Bénin: un cultivateur poursuivi pour incitation à la rébellion et invite à la scission du pays
La Cour de répression des infractions économiques et du terrorisme (CRIET) a ouvert, le lundi 11 mai 2026, le procès d’un agriculteur d’une cinquantaine d’années.

Poursuivi par le parquet spécial pour « incitation à la rébellion », le prévenu est accusé d’avoir publié des messages appelant au soulèvement populaire et à la division géographique du pays.
Selon l’acte d’accusation, le mis en cause avait invité les populations, notamment celles du septentrion, à se détacher du sud du Bénin.
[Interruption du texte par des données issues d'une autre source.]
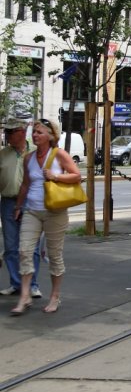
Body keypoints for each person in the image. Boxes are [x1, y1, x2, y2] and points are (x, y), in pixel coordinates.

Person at [11, 118, 80, 316]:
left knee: (54, 255)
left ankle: (55, 296)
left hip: (54, 212)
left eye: (39, 132)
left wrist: (56, 176)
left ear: (50, 136)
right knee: (24, 251)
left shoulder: (59, 155)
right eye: (34, 132)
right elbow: (25, 184)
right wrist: (18, 206)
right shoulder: (28, 157)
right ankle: (25, 296)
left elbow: (76, 175)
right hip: (31, 210)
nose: (35, 135)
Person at [0, 119, 41, 299]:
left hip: (31, 203)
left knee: (31, 247)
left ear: (22, 133)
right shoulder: (3, 154)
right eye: (6, 133)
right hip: (8, 202)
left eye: (11, 132)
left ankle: (32, 285)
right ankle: (16, 283)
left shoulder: (35, 153)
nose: (7, 136)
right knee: (11, 247)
Si le prévenu a d’abord nié les faits à la barre, il a fini par reconnaître la paternité des publications face aux éléments de preuve présentés par la Cour.
Pour sa défense, il a exprimé des regrets et sollicité la clémence des juges, justifiant ses écrits par un mouvement de colère.
Les réquisitions du Ministère public
Dans son réquisitoire, le substitut du procureur spécial a durci le ton en révélant que le prévenu s’était dit prêt, dans l’un de ses messages, à mobiliser des individus pour mener ce soulèvement.
Le magistrat a également mis en lumière une contradiction dans la posture. Selon lui, le prévenu est un bénéficiaire de crédits octroyés par les structures étatiques de financement de l’agriculture. Il a déploré qu’un opérateur économique soutenu financièrement par l’État appelle à s’insurger contre les institutions républicaines.
Le représentant du ministère public a demandé à la Cour de retenir le cinquantenaire dans les liens de la prévention et a requis une peine de 24 mois de prison, dont 12 mois ferme, ainsi qu’une amende d’un million de FCFA.
Le juge a mis l’affaire en délibéré. Le verdict de la cour de répression des infractions économiques et du terrorisme (CRIET) est attendu pour le 6 juillet 2026.